Interdependencia, empatía y madurez
Cada 15 y 16 de septiembre México repite los mismos nombres: Hidalgo, Morelos, Allende, Aldama. Son necesarios, pero incompletos. Detrás de la gesta que hoy conmemoramos hubo miles de mujeres que empuñaron el fusil, cargaron correspondencia secreta, escondieron insurgentes en sus casas, empeñaron sus joyas y, en no pocos casos, entregaron la vida. La mayoría no tiene una calle con su nombre.
En Morelos conocemos bien esta historia, porque parte de ella ocurrió aquí. Durante el Sitio de Cuautla, una joven llamada Juana Guadalupe Arcos Barragán —a quien la tropa apodó "la Barragana"— cruzó líneas realistas para avisar a José María Morelos de la llegada de las tropas de Calleja. Con el tiempo llegó a comandar un batallón propio. Fue capturada y fusilada en 1820, meses antes de que se consumara la independencia que ayudó a construir.
No fue la única. María Fermina Rivera combatió junto a Vicente Guerrero hasta morir en batalla en 1821. Antonia Nava, "la Generala", sostuvo la moral de la tropa de Nicolás Bravo en uno de los sitios más duros de la guerra. Josefa Ortiz de Domínguez arriesgó su libertad para que la conspiración de Querétaro no muriera antes de nacer. Y hubo cientos más —indígenas, mestizas, criollas— que fungieron como espías, correos, proveedoras de armas y alimento, o que simplemente sostuvieron comunidades enteras mientras los hombres estaban en el frente. Ese trabajo, menos visible, también fue independencia.
Para dimensionar la magnitud de su transgresión, es fundamental recordar el estatus legal y social que enfrentaban. En la sociedad virreinal y en los albores del México independiente, las garantías individuales —que hoy defendemos bajo el marco irrenunciable de los derechos humanos— eran una prerrogativa exclusiva de los hombres.
Las mujeres vivían bajo una tutela legal perpetua, supeditadas a la autoridad de sus padres y, posteriormente, a la de sus maridos. Carecían de autonomía jurídica, derecho a la propiedad independiente, acceso equitativo a la educación y de cualquier forma de participación política o ciudadana; ante la ley civil, eran tratadas como menores de edad. Involucrarse en la insurgencia no fue solo un acto de rebelión contra la Corona española, sino una ruptura absoluta y valiente con el orden patriarcal que les negaba el estatus de personas con derechos plenos.
Durante mucho tiempo, la historia oficial redujo esta participación a la anécdota romántica: la mujer enamorada que sigue a su hombre a la guerra. La revisión histórica reciente ha mostrado algo distinto: mujeres que actuaron por convicción política propia, con plena conciencia del riesgo. Leona Vicario lo dijo con claridad en 1832, cuando le reclamó a Lucas Alamán haber minimizado su participación al amor que sentía por su esposo: las mujeres, respondió, también son capaces de desear la gloria y la libertad de la patria por sí mismas.

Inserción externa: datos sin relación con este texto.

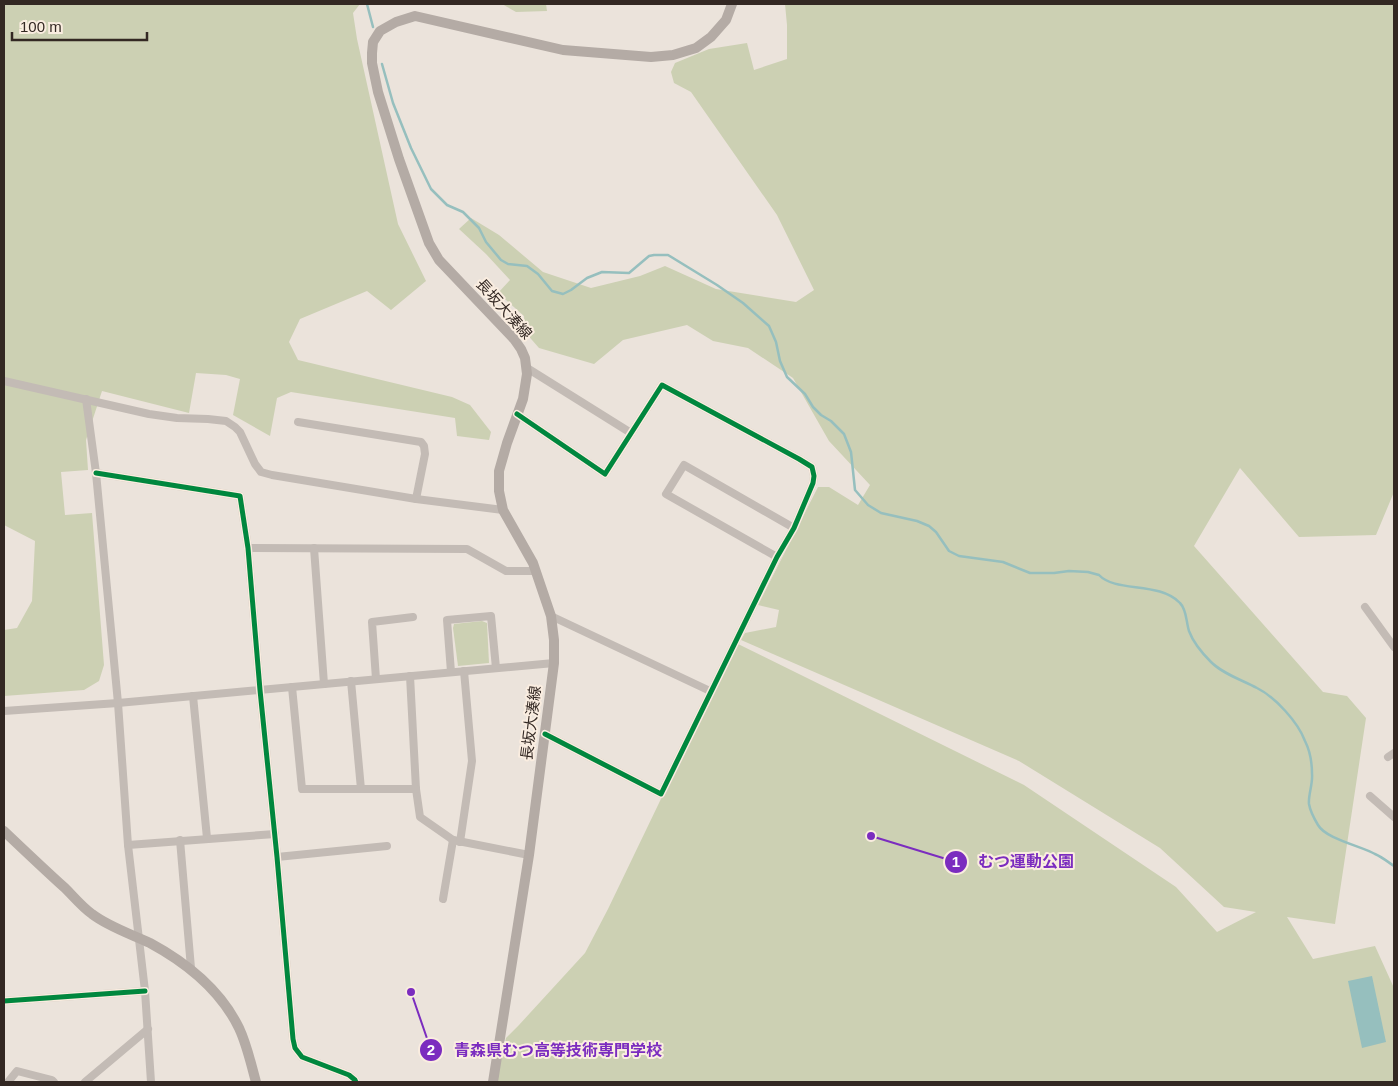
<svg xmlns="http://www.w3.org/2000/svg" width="1398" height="1086" viewBox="0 0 1398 1086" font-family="Arial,'Noto Sans JP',sans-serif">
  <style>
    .green { fill: #ccd0b3 }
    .water { fill: #96bfbe }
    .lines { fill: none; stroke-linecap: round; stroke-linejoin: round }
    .stream { stroke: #96bfbe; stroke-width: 2.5 }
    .street { stroke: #c3bbb5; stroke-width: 8 }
    .secondary { stroke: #b4aba5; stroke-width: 10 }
    .cycleway-casing { stroke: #faede0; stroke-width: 8 }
    .cycleway { stroke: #00873e; stroke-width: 5 }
    .labels { text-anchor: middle; stroke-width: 4; stroke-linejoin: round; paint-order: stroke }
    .street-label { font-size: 15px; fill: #332823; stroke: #faede0 }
    .leader { fill: none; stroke: #7b2cbf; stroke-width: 2 }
    .callout-dot { fill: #7b2cbf; stroke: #faede0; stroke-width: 2 }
    .mark-label { font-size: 15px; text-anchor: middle; font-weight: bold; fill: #fff }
    .callout-label { font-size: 16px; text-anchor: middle; font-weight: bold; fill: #7b2cbf; stroke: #faede0; stroke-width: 4; stroke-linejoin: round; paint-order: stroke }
  </style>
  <rect width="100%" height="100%" fill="#ebe3db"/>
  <g class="green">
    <path d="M 4,4 L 360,4 L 353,13 L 357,39 L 398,224 L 426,281 L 391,310 L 367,291 L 300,319 L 289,342 L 298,360 L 452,397 L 470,405 L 491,432 L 489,440 L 457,436 L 455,418 L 291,392 L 277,398 L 270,436 L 233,415 L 240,379 L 226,375 L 196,373 L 189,413 L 102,391 L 86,440 L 88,470 L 61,472 L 65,515 L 92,513 L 104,665 L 99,681 L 84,690 L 4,696 L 4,630 L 17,628 L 32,601 L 35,541 L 4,525 Z"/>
    <path d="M 502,4 L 546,4 L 547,11 L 516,12 Z"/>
    <path d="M 785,4 L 1394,4 L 1394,492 L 1376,535 L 1299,537 L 1240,468 L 1194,546 L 1323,692 L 1347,696 L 1366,718 L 1335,924 L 1287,917 L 1313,959 L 1375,946 L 1394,988 L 1394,1082 L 496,1082 L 506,1038 L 519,1025 L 585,953 L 608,909 L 736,643 L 1024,785 L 1176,887 L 1217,932 L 1256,912 L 1224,907 L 1160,848 L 1019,761 L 741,640 L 745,633 L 776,627 L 779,610 L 758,605 L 818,487 L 829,487 L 858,505 L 870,485 L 829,441 L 793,378 L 748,348 L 713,341 L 687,325 L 623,340 L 594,364 L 539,348 L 525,332 L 524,316 L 498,293 L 510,280 L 486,254 L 459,229 L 471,218 L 499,235 L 543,272 L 591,288 L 640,276 L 665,266 L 716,289 L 796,302 L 814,290 L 777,215 L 691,92 L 674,83 L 671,72 L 675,63 L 709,49 L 747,43 L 754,70 L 787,59 L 787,25 Z"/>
    <path d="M 482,621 L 487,623 L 489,663 L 458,666 L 453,628 L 454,624 Z"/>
  </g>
  <path class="water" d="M 1372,976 L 1386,1042 L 1362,1048 L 1348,981 Z"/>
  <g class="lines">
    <g class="stream">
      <path d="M 367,4 L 373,27"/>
      <path d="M 382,64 L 393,103 L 411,148 L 431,189 L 447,205 L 463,212 L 479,228 L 486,242 L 501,260 L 508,264 L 527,266 L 538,274 L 552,291 L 563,294 L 571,290 L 587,278 L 602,272 L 629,273 L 649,256 L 654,255 L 668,255 L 717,285 L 743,303 L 769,326 L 776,342 L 780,361 L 787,377 L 805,394 L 813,407 L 821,415 L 831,421 L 844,434 L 851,452 L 855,490 L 868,505 L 881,513 L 917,521 L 929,526 L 936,532 L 949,551 L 959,556 L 1003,562 L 1030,573 L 1054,573 L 1069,571 L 1088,572 L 1099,575 C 1116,593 1159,581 1180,603 C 1187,610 1186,622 1189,631 C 1193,642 1203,654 1211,662 C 1223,674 1242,680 1257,688 C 1275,697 1298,722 1305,741 C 1310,751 1312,763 1312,774 C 1313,784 1308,795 1309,804 C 1310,810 1315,820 1318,825 C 1326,839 1361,846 1375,854 C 1382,857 1388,862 1394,866"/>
    </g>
    <g class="street">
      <path d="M 527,368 L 631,433"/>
      <path d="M 4,381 L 149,414 L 177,418 L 208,419 L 226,421 L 235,427 L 240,432 L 255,464 L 261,472 L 272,475 L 416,499 L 503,510"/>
      <path d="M 86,399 L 96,473 L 118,703 L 128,845 L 145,991 L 151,1082"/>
      <path d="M 517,414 L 605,474 L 662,385 L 799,459 L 812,467 L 814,476 L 813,483 L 794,528 L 777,557 L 661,794 L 545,734"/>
      <path d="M 298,422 L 421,442 L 424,446 L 425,454 L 416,499"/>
      <path d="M 96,473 L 240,496 L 248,548 L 260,690 L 277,857 L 293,1039 L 295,1048 L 302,1057 L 349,1075 L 355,1080 L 356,1082"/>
      <path d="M 248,548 L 467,549 L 506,571 L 535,571"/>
      <path d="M 314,548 L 324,684"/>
      <path d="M 777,557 L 666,494 L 684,465 L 794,528"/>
      <path d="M 1365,607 L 1394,647"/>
      <path d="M 551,616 L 710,691"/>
      <path d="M 451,672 L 447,620 L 491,616 L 496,668"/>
      <path d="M 410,676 L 416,789 L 420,817 L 453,840 L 529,855"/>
      <path d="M 376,679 L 372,622 L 413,617"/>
      <path d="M 351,681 L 361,789"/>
      <path d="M 292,687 L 302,789 L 416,789"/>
      <path d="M 193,696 L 207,838"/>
      <path d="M 4,711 L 118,703 L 554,663"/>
      <path d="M 1388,757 L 1394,753"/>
      <path d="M 1370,796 L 1394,817"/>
      <path d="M 180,840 L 191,968"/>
      <path d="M 460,842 L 472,761 L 464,671"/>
      <path d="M 128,845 L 275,834"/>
      <path d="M 277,857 L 387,846"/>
      <path d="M 443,899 L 453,840"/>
      <path d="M 4,1001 L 145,991"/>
      <path d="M 8,1082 L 17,1071 L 52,1080 L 54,1082"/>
      <path d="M 85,1082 L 148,1029"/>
    </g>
    <g class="secondary">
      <path d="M 4,831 C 24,850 44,869 65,888 C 74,897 82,907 92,914 C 109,927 131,934 150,943 C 187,963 220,989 239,1028 C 247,1045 251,1064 256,1082"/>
      <path d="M 493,1082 L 529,855 L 554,663 L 554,640 L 551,616 L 533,563 L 503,510 L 499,491 L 499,471 L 507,443 L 523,399 L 527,374 L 525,358 L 521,349 L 514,339 L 439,260 L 429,243 L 399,159 L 378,92 L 372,63 L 372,53 L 373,42 L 380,31 L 396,22 L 415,16 L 563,50 L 651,57 L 673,55 L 696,48 L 711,37 L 726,20 L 732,4"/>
    </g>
    <defs>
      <g id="cycleway">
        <path d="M 517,414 L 605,474 L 662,385 L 799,459 L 812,467 L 814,476 L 813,483 L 794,528 L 777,557 L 661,794 L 545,734"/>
        <path d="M 96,473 L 240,496 L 248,548 L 260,690 L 277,857 L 293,1039 L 295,1048 L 302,1057 L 349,1075 L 355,1080 L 356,1082"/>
        <path d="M 4,1001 L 145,991"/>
      </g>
    </defs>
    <use href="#cycleway" class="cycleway-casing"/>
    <use href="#cycleway" class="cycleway"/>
  </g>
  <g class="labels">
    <g class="street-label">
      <text transform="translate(504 309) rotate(48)" y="5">長坂大湊線</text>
      <text transform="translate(531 723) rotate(-83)" y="5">長坂大湊線</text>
    </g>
  </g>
  <path class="leader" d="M871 836L956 862M411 992L431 1050"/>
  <g class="callout-dot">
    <circle cx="871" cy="836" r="5"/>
    <circle cx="411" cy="992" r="5"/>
    <circle cx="956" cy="862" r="12"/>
    <circle cx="431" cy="1050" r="12"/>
  </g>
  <g class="mark-label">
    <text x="956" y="867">1</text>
    <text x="431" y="1055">2</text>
  </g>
  <g class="callout-label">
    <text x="1026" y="867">むつ運動公園</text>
    <text x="558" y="1056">青森県むつ高等技術専門学校</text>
  </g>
  <rect width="1398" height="1086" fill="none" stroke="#332823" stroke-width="10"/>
  <path d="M12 32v8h135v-8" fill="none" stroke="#332823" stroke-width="2.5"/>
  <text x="20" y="32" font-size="15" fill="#332823" stroke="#faede0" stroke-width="4" paint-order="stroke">100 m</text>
</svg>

¿Por qué le importa esto a una Comisión de Derechos Humanos? Porque la manera en que un país recuerda su pasado dice mucho sobre lo que está dispuesto a proteger en su presente. Si silenciamos durante dos siglos la participación política de las mujeres en la fundación de México, no debería sorprendernos que hoy sigamos teniendo que insistir en que sus derechos —a la seguridad, a la justicia, a una vida libre de violencia, a decidir— no son una concesión, sino algo que ya se ganaron desde el origen mismo del país.
Desde la Comisión de Derechos Humanos del Estado de Morelos trabajamos todos los días con mujeres que, guardando las enormes distancias históricas, todavía tienen que ser valientes para ser escuchadas: quienes denuncian violencias, quienes buscan a una hija desaparecida, quienes exigen que sus procesos como servidoras públicas se resuelvan con perspectiva de género. La memoria de Juana Guadalupe Arcos Barragán, de Josefa Ortiz, de María Fermina Rivera, no es un adorno patrio de septiembre: es un mandato. Nos recuerda que la igualdad sustantiva no se decreta, se construye, y que las instituciones tenemos la obligación de nombrar a quienes la historia oficial olvidó nombrar.
Este 16 de septiembre, cuando escuchemos los nombres de siempre, hagamos un ejercicio sencillo: preguntarnos cuántas mujeres insurgentes podemos nombrar sin ayuda. Si la respuesta es ninguna o casi ninguna, ahí está exactamente el trabajo pendiente. No se trata de sustituir una lista de héroes por otro, sino de contar la historia completa, con la mitad de sus protagonistas incluida. Esa también es una forma de justicia, y en la Comisión de Derechos Humanos de Morelos la asumimos como parte fundamental de nuestra labor.
“En Morelos, todos los derechos para todas las personas.”